Dataset #2 - The College Scorecard

The College Scorecard is a government run database that stores institutional level data on all accredited colleges and universities in the United States. A new version of these data is published yearly, and it contains over 400 variables. We’ll use a simplified version of these data for the 2019-2020 academic year.

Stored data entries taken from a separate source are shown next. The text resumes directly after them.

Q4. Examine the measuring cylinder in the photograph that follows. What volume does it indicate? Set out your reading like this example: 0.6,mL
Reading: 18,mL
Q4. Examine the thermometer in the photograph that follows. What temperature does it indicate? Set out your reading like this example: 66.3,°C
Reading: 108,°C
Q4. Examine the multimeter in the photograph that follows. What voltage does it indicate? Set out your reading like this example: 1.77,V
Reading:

The data linked above are a reduced version of the 2019-2020 College Scorecard data. They contain fewer variables and are filtered to include only primarily undergraduate institutions with at least 400 enrolled students. Colleges with missing data in any of the variables listed below are also excluded. A brief description of each variable is given below:

  • Name - Name of the institution
  • City - City where the institution is located
  • State - State where the institution is located
  • Enrollment - Number of full-time enrolled students
  • Private - Binary indicator distinguishing public and private institutions
  • Region - Geographic region
  • Adm_Rate - Admissions rate, the proportion of applications who are admitted
  • ACT_median - Median composite ACT score of enrolled students
  • ACT_Q1 - 25th percentile composite ACT score of enrolled students
  • ACT_Q3 - 75th percentile composite ACT score of enrolled students
  • Cost - Average yearly cost of attendance
  • Net_Tuition - Average tuition cost after discounts (scholarships, grants, etc.)
  • Avg_Fac_Salary - Average faculty salary
  • PercentFemale - Proportion of enrolled students who are female
  • PercentWhite - Proportion of enrolled students who identify as White
  • PercentBlack - Proportion of enrolled students who identify as Black
  • PercentHispanic - Proportion of enrolled students who identify as Hispanic
  • PercentAsian - Proportion of enrolled students who identify as Asian
  • FourYearComp_Males - Proportion of male students who go on to earn a degree within four years of their initial enrollment
  • FourYearComp_Females - Proportion of male students who go on to earn a degree within four years of their initial enrollment
  • Debt_median - Median student debt upon leaving the institution
  • Salary10yr_median - Median salary 10 years after graduating the institution

Univariate Analysis

Question #8: The purpose of this question is for you to have the opportunity to thoughtfully report on a new dataset in the form of a 1-paragraph summary accompanied by 1-2 figures/tables. In this paragraph you should briefly describe the cases in these data, then briefly introduce a variable of interest, then provide a detailed summary of that variable using descriptive statistics and graphs.

\(~\)

Bivariate Analysis

Question #9: The purpose of this question is for you to have the opportunity to thoughtfully report on a new dataset in the form of a 1-paragraph summary accompanied by 1-2 figures/tables. In this paragraph you should propose a research question (hypothesis) involving the variable you identified in Question #8 and one of the categorical variables in the data. Then, you should address your research question using comparative summaries and graphs to provide support.